Louis Cane, furniture designer
In bringing together historical forms and techniques, Cane has always been alert to the use of figuration and colour, and he has a deep admiration for the work of master craftsmen.
He set up his furniture workshops to employ the top practitioners in their fields: bronze workers, marquetry experts and cabinetmakers — and the sale celebrates them, too.
‘I feel very privileged to have my own workshops,’ says Cane. ‘Not only do they allow me to work directly with the best craftsmen, but they are also a great opportunity to approach new materials and challenges.’
In their juxtaposition of materials and techniques, the lighting, furniture and decorative objects in the sale are both contemporary and timeless. ‘I often wonder about the reasons for the incredible wealth of creation in the 18th century,’ says Cane, ‘when cabinetmakers and sculptors created works that were both beautiful and easy to live with.’
Furniture and decorative art objects have always been an ‘essential part’ of his work, he says, and the partnership with Christie’s has enabled him to create a retrospective of his output.
‘Louis Cane: Meubles et objets décoratifs offers a distillation of Cane’s practice,’ says Simon de Monicault, head of European Furniture and Works of Art at Christie’s in Paris. ‘It is an opportunity to look at the many exciting aspects of his work — his creativity combined with perfection of execution; rigour combined with imagination.’
Among the highlights of the auction is Cane’s Lanterne ‘aux singes jardiniers’ from 2001. A white-coated bronze lantern adorned with gardening monkeys, it is part of a group of neoclassical lanterns and standing lamps created in the spirit of the picturesque plaster and bronze furnishings of Diego Giacometti (1902-1985).
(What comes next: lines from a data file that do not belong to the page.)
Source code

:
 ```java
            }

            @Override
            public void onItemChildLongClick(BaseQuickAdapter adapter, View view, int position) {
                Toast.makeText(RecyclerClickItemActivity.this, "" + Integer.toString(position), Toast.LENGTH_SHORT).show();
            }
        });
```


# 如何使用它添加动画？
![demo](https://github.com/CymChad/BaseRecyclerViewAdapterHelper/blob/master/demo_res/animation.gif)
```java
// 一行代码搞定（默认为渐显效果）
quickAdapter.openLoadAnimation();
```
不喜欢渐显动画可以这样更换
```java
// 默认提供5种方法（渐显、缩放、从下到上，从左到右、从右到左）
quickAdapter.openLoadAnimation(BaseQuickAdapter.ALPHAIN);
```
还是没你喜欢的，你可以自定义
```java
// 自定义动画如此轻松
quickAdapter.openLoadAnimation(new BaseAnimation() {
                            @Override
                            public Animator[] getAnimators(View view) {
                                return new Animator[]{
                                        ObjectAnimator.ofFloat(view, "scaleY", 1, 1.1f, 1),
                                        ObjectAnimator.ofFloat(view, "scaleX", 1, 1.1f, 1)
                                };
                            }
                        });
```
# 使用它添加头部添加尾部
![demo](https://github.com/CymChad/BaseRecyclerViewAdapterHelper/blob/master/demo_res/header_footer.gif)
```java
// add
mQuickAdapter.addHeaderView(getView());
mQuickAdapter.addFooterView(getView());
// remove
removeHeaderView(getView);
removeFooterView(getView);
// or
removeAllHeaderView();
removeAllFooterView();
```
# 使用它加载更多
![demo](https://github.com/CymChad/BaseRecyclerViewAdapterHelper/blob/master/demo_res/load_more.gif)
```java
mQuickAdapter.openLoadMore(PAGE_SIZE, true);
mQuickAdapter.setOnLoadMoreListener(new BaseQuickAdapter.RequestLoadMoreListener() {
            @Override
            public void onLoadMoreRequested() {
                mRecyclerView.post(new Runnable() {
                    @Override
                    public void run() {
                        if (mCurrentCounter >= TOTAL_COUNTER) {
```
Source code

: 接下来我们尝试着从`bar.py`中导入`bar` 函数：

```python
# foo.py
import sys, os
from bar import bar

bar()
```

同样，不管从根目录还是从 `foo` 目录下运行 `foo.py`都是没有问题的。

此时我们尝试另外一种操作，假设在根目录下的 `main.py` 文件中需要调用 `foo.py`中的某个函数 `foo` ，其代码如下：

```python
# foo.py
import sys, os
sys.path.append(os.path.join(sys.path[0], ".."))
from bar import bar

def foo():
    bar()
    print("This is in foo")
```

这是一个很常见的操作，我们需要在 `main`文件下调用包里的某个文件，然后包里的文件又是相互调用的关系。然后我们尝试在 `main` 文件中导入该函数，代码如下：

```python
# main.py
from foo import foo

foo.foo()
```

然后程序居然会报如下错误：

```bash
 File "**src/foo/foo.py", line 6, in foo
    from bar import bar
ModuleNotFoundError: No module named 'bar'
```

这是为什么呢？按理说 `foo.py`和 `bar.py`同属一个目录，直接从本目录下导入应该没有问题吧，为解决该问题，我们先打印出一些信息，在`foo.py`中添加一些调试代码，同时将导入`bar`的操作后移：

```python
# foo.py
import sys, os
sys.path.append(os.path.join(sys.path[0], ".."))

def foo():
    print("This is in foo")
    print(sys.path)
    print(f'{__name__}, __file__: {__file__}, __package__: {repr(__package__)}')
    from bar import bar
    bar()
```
The sinuous Console ‘Ruban’ (‘Ribbon’ console, above) in sanded oak, from 2008, exemplifies Cane’s desire to celebrate ‘the sensuality of the surface long since lost in art’, while his Bureau ‘aux papillons’ (‘Butterfly’ desk, below), created in ebony and marquetry in 1998, recalls the ‘harmony of line, colour, proportion and distribution of materials’ of the Ancien Régime furniture Cane so admires.
In their graceful silhouettes, refined craftsmanship and use of exquisite materials, other lots in the sale echo the work of 20th-century French designers including the Art Deco masters Émile-Jacques Ruhlmann (1879-1933), Armand-Albert Rateau (1882-1938) and Eugène Printz (1889-1948).
Cane’s botanical caprices — the Console ‘aux joncs’ (‘Rushes’ console, above) of 1994, for instance, or his Saule pleureur (below), a bronze rendering of a weeping willow from 2018 — conjure the playful spirit of works by François-Xavier (1927-2008) and Claude Lalanne (1924-2019).
Elsewhere, works such as his bench in teak and bronze and his ‘Clavette’ console in steel and glass from 1998 clearly demonstrate Cane’s ability to render exquisite simplicity of form.
Louis Cane, curator
Running alongside the sale of Cane’s own furniture, Christie’s Paris has invited Cane to curate two upcoming auctions, The Exceptional Sale on 24 November and The Collector: le goût français on 28 November.
‘We are placing the sales under his artistic gaze as a painter, sculptor and designer,’ says de Monicault — and it seems Cane couldn’t be more delighted with his role as creator, curator and tastemaker.
‘These challenging times have been a wonderful opportunity for new and unexpected projects,’ he says.